Solidariedade interesseira não é necessária, sofrimento proclamado ao vento nem sempre é sofrimento, às vezes a densidade da dor fica a mercê do silencio, sem ato, mas existindo de fato... Enquanto a mídia busca dinheiro... Enquanto o ser humano especula o sofrimento alheio...

quinta-feira, 24 de janeiro de 2013

Do tempo e da poesia...


Tenho descoberto nos últimos tempos que o tempo passa, que eu tenho passado e que os pássaros têm passeado pelos ares, mas acabam descendo e na minha chegada posso apreciar a vida calma: estão a saltitar pelo gramado, bebericam a água que já não está gelada...

Estamos todos a morrer, nascer é pouco, dançamos no compasso do tempo, do meu, do seu, do outro, tão singular e único para cada um, assim...

E eu, nessas vagas filosofias, doo fragmentos do meu tempo explicando à testemunha fiel, ao interrogar-me se acredito na Bíblia e se tive medo do fim do mundo, que não tive medo que o mundo de esvaísse num pedaço do tempo. Eu não tive medo, pois sabia que o fim do meu mundo, no seu tempo chegará, quando assim tiver de ser e que será pontual, sem atraso ou demora... Já não tenho medo, terei do mundo o tempo que será somente meu ter, depois, eu saberei dizer adeus...

Agora, sem demora estou no caminho e eu mesma escrevo minha história, dias sem glórias, dias que fazem memórias enquanto o resto passa... Abro e fecho os olhos, navego quando assim me apetecer, eu tenho meus tormentos e não é ruim estar sozinha, sei ao que devo recorrer, sei quem devo socorrer...  Sei das paixões e dos amores, dos que vieram, dos que não passaram, de quem não se despediu, de quem sumiu e não faz falta... Mas sabor de verdade é quando despimos e mostramos a alma em forma pura, assim, como voar frente ao penhasco, ir... Caberá o riso ou o choro, mas o que vale é sentir...

Estou desarmada e viva, continuo andando e carregando palavras, continuo crendo no que não se pode mais acreditar, só assim posso me guiar. Sonhos nunca são demais e a mim não faz mal crer em utopia, porque o que eu quero é magia, cerveja, beijos de amores idos e vindos, dos que não voltaram mais, boemia. Porque querer falsas alegrias se tudo acaba um dia?... Eu quero ter, eu quero ser a poesia...

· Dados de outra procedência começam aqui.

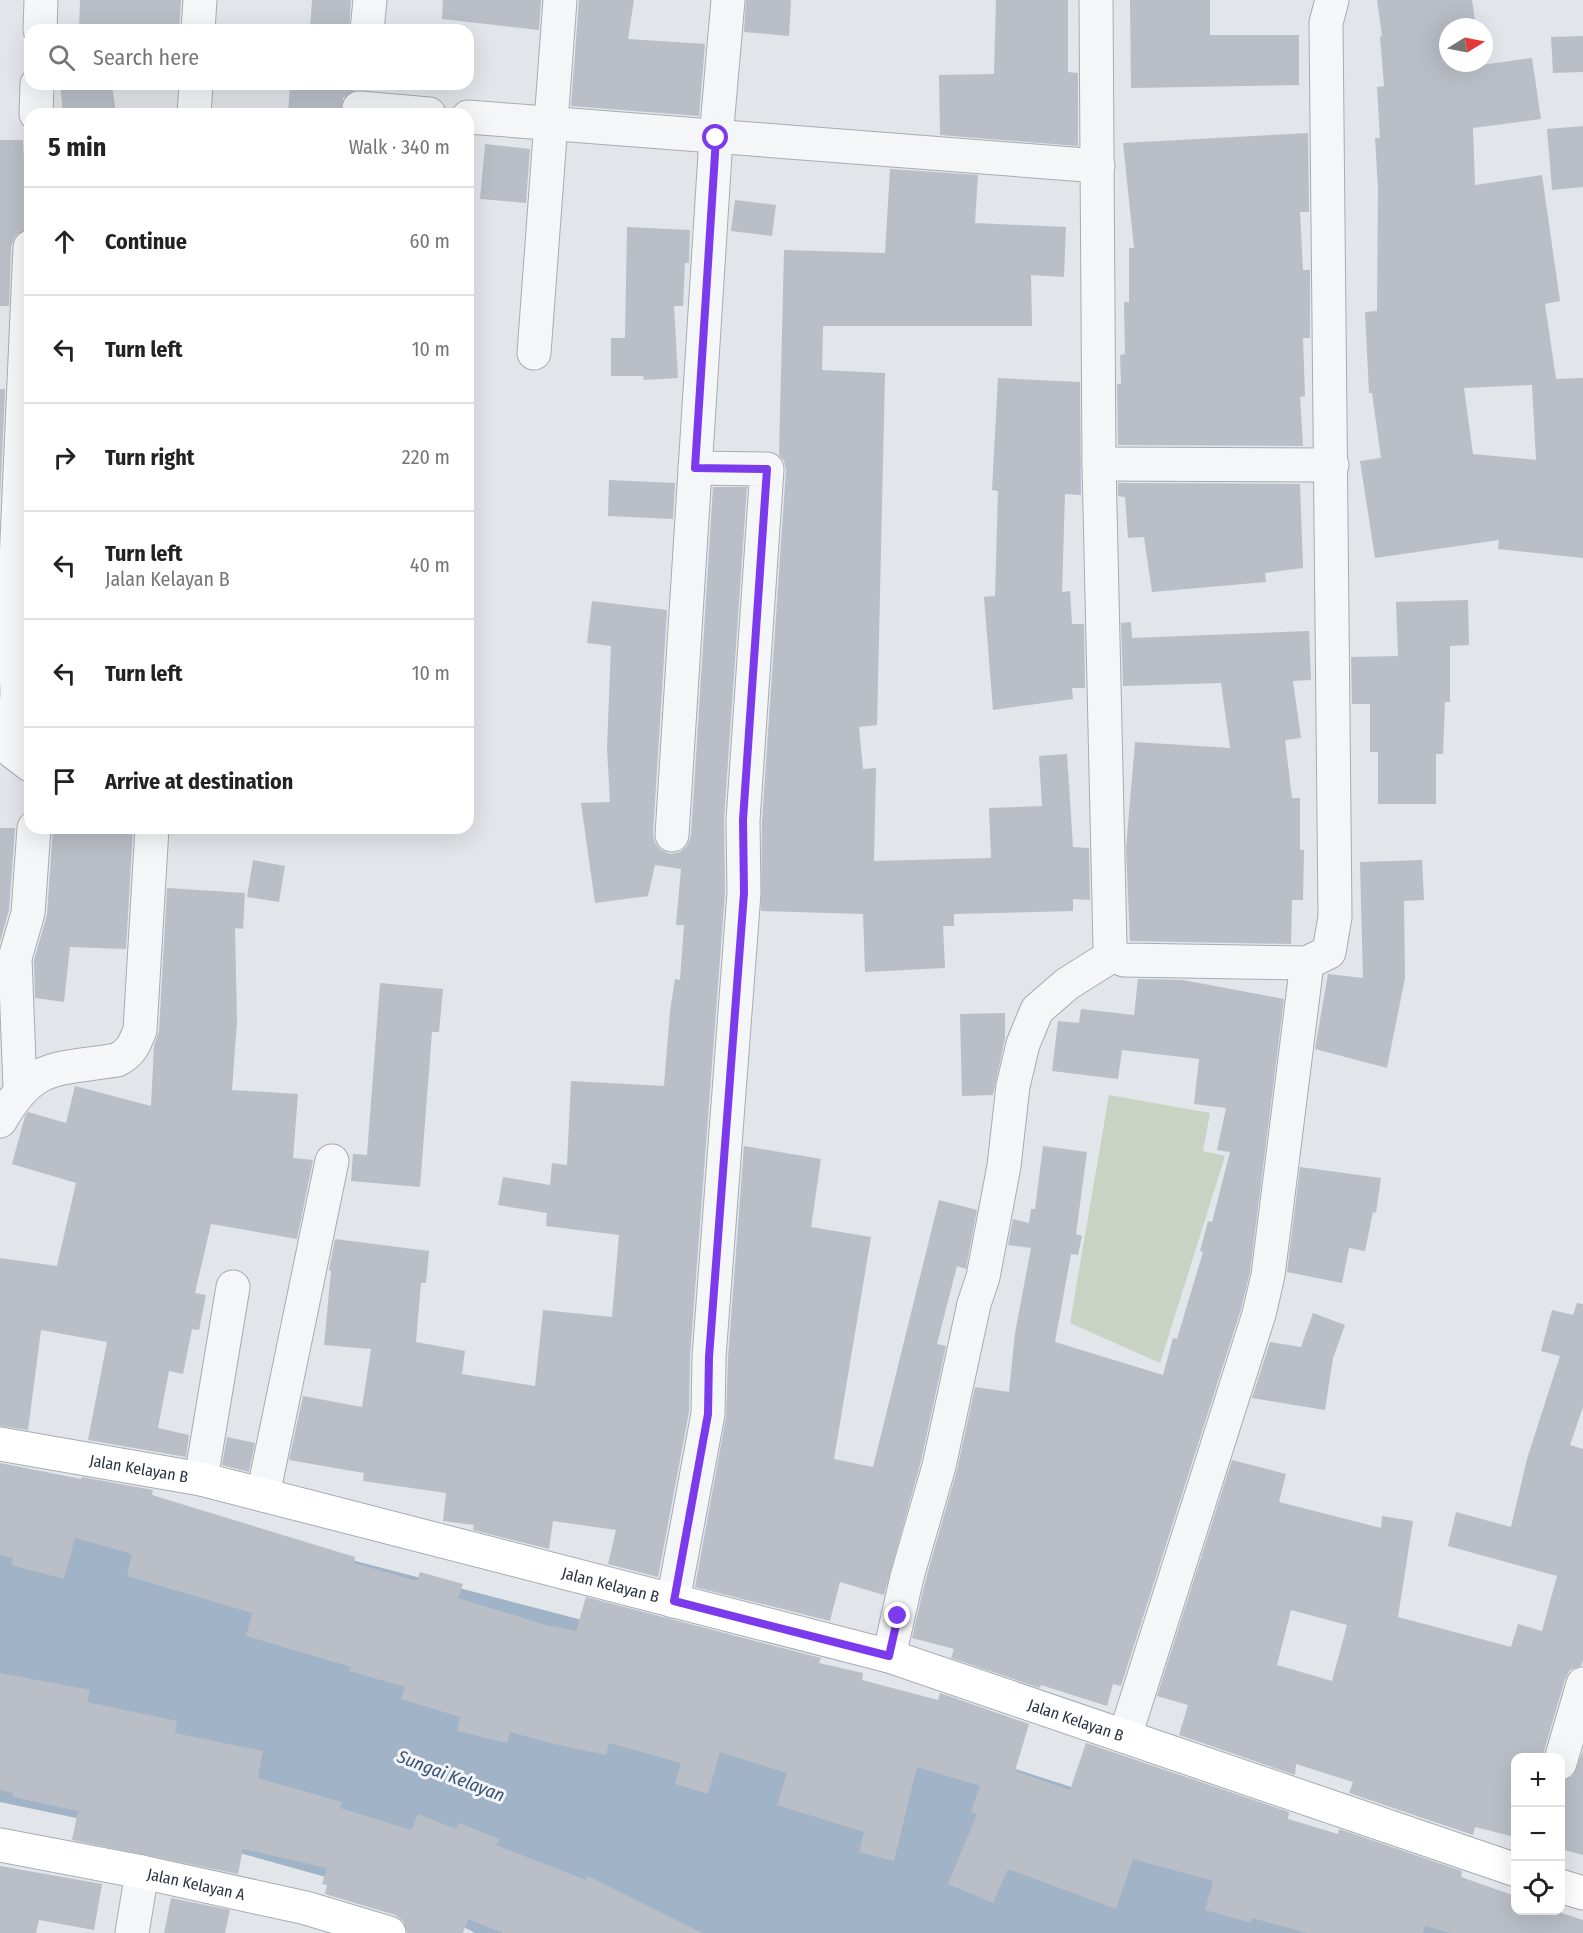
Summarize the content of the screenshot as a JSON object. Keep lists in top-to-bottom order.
{
  "streets": {
    "street": ["Jalan Kelayan B", "Jalan Kelayan A"]
  },
  "water": ["Sungai Kelayan"],
  "north": "right",
  "page": {
    "search": "Search here",
    "heading": ["5 min", "Walk · 340 m"],
    "list": [
      ["Continue", "60 m"],
      ["Turn left", "10 m"],
      ["Turn right", "220 m"],
      ["Turn left", "Jalan Kelayan B", "40 m"],
      ["Turn left", "10 m"],
      "Arrive at destination"
    ],
    "map_buttons": ["+", "−"]
  }
}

terça-feira, 22 de janeiro de 2013

Sem pertences e sem pertencimento...


Não pertencer a lugar algum, sentir o corpo enfraquecer aos poucos... Distante do mundo, trancafiada entre quatro paredes quentes posso deixar-me levar pela melancolia enquanto degusto lentamente tardes de silêncio, da ânsia que aguarda o choro que não vem...

Volto à terra do passado, volto para onde não quero estar, me visto com as roupas que não quero usar e uso as falas que se deve falar...

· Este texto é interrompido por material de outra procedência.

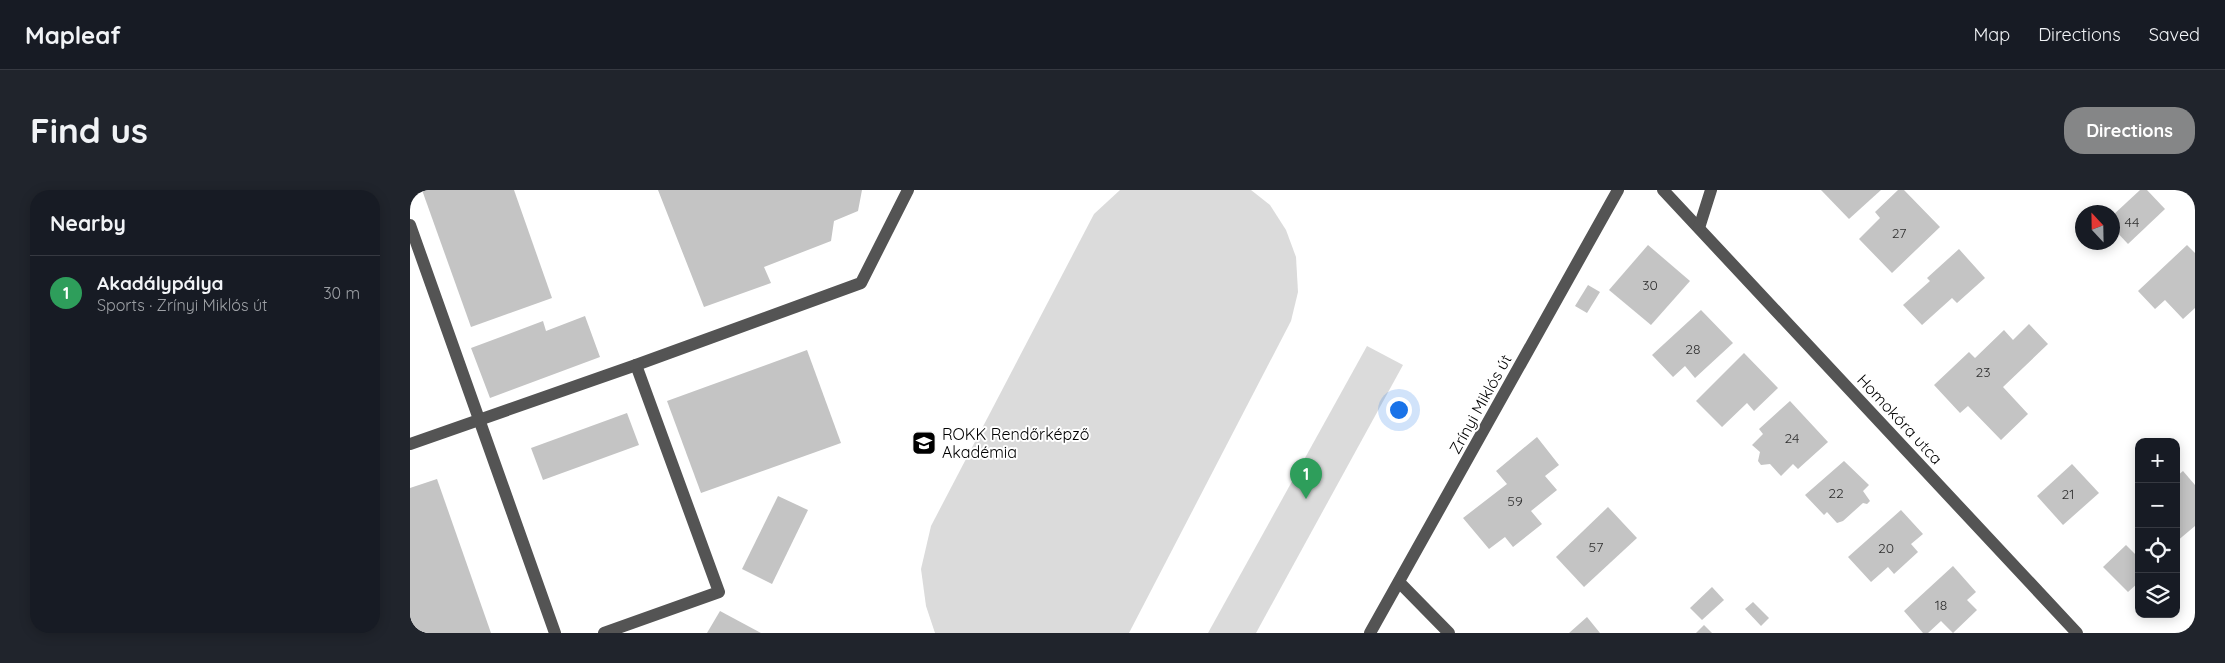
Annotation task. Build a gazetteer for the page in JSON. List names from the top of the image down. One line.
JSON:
{"streets":{"street":["Zrínyi Miklós út","Homokóra utca"]},"places":{"school or university":["ROKK Rendőrképző Akadémia"]},"house_numbers":["44","27","30","28","23","24","22","21","59","57","20","18"],"north":"top","page":{"header":"Mapleaf","nav":["Map","Directions","Saved"],"buttons":"Directions","title":"Find us","heading":"Nearby","list":[{"mark":"1","name":"Akadálypálya","note":"Sports · Zrínyi Miklós út","value":"30 m"}],"map_buttons":["+","−"],"pins":"1"}}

Não há para onde correr, velhas histórias continuam por aí, deve ser normal, às vezes, sentir vontade de morrer, como virar as costas sem dizer adeus, fechar a porta e deu... Ainda lembro o que posso esquecer...

Sei que não pertenço a lugar algum, aqui nada ficou, fui sem sobras... Lá continuo pensando para onde vou, interroga-me a constante insatisfação que se em algum pedaço de chão vou parar... Vou como nômade, sou andarilho sem trocado no bolso, riscando livros, divagando... Sentindo que, de repente, tudo está no lugar errado e a vida não deveria ser a estátua da praça, entres dias de chuva pesada e o sol que racha, sempre intacta...

De repente, volto às canções que me acompanharam em outras noites, estou outra vez entre quatro paredes que me interrogam e me torturam, não acalentam nem ajudam... Fico entre a música e o som do ventilador... Sem passos, sem rumo, apenas, perto da cama, estão os chinelos grandes demais para meus pés...

Não tenho lágrimas nem planos, tenho agora poucos livros e ainda tenho sonhos... Amores loucos já não sabem para onde foram, fico com a noite de pouco sono...  Fico só... Sem futuro, ando só... Vou sem pertences e sem pertencimento... Sem merecimento voo e só...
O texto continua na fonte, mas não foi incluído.